2. Learn to say: “That’s not OK.”
It is rarely an easy thing to do, but it is all you need to say to make the point. “That’s not OK.”
3. Listen to others
Learn to hear it when people challenge you. We all make mistakes and none of us are above reproach. We need to listen, to learn, to be able to say sorry, and to forgive others who make mistakes.
4. Get involved
Get involved in the societies we have. Support them. At school, out of school, on social media. Be an active ally.
5. Be aware
Be aware of the impact you have. Your language and behaviour can be used to humiliate and belittle. It can also be used to be principled, supportive, kind and inspiring. Be aware of the power and influence you have.
These five powerful steps underpin the valuable and important conversations we are having in our community even beyond the issues raised in this piece – conversations around race, sexuality and gender, for example.

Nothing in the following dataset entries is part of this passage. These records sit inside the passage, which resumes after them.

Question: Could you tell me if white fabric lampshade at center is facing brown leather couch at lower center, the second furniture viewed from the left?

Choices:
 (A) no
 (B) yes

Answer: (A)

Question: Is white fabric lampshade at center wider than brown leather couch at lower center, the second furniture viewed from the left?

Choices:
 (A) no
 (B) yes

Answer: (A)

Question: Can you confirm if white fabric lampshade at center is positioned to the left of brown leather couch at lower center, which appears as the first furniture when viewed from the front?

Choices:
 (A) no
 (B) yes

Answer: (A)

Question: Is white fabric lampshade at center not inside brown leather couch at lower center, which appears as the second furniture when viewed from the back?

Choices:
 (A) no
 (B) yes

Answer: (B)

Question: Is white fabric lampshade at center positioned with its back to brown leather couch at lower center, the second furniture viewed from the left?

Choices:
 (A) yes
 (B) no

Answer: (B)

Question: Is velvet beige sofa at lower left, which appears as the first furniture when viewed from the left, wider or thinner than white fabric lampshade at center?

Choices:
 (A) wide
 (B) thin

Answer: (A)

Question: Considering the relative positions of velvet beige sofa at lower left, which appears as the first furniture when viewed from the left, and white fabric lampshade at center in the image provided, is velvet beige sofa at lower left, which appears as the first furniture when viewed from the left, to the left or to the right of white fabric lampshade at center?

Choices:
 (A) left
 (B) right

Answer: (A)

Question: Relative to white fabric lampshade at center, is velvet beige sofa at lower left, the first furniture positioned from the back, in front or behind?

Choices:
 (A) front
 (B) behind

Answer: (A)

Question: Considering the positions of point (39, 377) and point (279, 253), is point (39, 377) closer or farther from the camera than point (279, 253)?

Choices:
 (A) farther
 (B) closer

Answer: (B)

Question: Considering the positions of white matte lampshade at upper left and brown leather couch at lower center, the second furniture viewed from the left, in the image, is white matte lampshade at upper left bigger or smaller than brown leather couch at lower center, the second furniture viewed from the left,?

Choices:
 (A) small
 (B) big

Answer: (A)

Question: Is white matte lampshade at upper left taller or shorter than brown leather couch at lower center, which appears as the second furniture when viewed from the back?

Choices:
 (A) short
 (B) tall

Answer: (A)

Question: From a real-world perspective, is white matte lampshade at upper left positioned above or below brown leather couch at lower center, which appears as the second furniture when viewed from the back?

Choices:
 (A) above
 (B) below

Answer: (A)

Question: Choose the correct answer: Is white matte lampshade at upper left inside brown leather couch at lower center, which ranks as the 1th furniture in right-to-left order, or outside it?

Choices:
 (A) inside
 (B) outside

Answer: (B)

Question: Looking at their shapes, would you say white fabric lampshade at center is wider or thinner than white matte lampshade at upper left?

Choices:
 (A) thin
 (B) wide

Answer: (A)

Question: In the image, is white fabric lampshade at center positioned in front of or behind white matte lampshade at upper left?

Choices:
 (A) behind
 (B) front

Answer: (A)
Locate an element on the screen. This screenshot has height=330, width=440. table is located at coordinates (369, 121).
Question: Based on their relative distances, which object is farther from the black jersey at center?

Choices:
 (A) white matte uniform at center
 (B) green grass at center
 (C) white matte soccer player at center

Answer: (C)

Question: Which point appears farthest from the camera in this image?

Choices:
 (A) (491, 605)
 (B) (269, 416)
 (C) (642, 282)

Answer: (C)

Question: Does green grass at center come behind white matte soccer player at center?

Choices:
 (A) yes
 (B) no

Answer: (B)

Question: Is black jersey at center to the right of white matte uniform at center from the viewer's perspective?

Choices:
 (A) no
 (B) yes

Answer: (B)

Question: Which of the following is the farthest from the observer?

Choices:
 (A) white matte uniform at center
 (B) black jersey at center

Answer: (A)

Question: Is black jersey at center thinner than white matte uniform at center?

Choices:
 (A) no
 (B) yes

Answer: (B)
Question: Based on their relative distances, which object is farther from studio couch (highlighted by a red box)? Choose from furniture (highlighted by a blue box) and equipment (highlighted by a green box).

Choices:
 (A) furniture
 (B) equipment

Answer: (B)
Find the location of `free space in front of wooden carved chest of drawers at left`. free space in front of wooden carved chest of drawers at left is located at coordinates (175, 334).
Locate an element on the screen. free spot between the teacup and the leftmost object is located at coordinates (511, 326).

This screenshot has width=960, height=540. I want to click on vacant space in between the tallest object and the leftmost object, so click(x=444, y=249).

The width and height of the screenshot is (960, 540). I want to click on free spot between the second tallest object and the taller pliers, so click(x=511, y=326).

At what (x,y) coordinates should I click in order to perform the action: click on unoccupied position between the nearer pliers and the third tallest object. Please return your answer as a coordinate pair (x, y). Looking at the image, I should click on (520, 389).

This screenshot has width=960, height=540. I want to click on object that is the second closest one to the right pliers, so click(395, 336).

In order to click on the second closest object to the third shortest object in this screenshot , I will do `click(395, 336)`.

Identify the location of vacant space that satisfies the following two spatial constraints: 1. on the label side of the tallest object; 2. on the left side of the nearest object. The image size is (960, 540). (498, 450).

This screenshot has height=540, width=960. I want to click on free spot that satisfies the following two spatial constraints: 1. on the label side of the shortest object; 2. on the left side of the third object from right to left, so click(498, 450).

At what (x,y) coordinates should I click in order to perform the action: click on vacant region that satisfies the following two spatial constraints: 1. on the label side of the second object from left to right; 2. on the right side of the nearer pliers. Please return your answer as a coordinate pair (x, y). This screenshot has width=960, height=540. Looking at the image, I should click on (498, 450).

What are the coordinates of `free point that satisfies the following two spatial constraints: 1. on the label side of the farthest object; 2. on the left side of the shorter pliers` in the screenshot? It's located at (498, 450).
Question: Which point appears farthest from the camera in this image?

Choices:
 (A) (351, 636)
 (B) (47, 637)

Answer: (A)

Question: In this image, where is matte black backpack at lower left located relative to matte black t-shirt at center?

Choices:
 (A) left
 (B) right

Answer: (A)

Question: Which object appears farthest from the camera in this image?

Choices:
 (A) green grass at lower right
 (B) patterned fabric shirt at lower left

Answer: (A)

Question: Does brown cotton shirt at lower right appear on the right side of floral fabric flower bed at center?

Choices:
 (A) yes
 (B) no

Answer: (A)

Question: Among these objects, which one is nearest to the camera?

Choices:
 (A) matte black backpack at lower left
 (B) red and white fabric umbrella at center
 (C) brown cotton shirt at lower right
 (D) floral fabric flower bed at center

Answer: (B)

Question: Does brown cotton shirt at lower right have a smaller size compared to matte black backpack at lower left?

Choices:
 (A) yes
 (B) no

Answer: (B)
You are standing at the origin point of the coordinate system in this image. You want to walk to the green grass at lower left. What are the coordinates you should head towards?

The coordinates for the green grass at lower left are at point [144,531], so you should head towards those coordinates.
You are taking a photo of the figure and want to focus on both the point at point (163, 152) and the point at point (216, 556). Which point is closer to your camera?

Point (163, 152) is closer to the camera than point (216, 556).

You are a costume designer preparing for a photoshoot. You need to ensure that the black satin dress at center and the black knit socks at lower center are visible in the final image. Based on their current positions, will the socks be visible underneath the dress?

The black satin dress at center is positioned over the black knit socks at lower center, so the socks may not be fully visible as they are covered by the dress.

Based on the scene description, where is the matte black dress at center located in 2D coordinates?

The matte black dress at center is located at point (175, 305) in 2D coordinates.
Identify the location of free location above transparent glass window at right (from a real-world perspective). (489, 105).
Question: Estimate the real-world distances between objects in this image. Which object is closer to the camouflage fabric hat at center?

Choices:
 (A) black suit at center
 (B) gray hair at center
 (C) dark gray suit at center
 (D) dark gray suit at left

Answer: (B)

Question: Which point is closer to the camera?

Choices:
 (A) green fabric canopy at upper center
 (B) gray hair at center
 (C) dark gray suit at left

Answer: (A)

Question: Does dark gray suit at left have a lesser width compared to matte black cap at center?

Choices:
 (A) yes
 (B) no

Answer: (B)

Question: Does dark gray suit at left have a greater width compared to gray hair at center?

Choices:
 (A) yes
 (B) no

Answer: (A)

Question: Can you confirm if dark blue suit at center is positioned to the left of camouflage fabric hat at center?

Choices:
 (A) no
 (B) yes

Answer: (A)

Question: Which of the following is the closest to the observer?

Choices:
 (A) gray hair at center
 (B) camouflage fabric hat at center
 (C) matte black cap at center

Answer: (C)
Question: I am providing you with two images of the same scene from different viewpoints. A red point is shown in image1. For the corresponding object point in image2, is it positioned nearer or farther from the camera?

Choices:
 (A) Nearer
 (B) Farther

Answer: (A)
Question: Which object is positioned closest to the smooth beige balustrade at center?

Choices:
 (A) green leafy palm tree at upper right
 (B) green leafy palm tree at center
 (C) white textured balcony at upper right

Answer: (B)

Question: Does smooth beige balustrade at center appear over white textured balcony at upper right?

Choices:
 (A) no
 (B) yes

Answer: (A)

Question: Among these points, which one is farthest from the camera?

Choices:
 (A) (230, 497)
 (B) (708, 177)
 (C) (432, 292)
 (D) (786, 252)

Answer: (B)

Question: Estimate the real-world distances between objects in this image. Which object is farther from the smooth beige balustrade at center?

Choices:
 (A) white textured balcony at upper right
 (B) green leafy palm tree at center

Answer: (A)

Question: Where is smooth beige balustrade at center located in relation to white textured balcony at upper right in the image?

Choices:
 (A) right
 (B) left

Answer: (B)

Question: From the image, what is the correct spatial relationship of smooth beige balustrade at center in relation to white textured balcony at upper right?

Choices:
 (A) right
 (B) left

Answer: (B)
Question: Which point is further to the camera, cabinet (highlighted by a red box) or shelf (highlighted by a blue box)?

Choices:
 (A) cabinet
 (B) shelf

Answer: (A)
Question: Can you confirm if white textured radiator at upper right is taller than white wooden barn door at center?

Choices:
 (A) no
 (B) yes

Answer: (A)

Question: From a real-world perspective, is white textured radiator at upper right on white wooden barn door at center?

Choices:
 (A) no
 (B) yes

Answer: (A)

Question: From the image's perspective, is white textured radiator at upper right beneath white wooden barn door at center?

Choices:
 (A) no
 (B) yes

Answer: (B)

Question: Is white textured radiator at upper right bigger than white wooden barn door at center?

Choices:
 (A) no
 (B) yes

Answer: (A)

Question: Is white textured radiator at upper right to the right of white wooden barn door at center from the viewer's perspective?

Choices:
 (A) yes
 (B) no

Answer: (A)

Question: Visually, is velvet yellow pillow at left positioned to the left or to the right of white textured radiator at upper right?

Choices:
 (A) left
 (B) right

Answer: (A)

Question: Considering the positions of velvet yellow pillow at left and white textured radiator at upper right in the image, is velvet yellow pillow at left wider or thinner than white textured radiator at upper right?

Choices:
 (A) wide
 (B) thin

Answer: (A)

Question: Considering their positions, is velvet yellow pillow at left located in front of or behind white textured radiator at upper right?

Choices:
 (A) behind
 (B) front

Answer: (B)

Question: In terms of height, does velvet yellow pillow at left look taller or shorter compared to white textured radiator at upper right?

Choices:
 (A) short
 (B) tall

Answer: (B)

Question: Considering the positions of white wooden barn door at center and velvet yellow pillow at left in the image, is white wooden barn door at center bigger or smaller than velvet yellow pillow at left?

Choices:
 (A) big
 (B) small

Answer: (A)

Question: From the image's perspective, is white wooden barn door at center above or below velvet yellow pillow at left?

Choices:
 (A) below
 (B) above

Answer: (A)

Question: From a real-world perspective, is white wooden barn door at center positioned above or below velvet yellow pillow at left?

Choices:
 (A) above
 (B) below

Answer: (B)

For dealing with any of the societal problems we are discussing, these five steps are applicable, and we will continue to return to them with regularity.
If, as a reader, you have been affected by anything written in this blog or in the links it contains, and you would like to talk to anyone at Bristol Grammar School about it, please be in touch in the first instance with Helen Tylee, our Pastoral Assistant, on email@example.com.
* We have referred to Everyone’s Invited on a number of occasions in this post. We have refrained from giving a direct link here, as we feel that we should give an important word of warning to anyone who may be heading there for the first time: many of the testimonies contained therein are shocking and harrowing. We would strongly urge any younger readers only to read these in the presence of a parent, guardian, or other trusted adult. Even for older readers and adults, please be aware that the testimonies may be very difficult to read.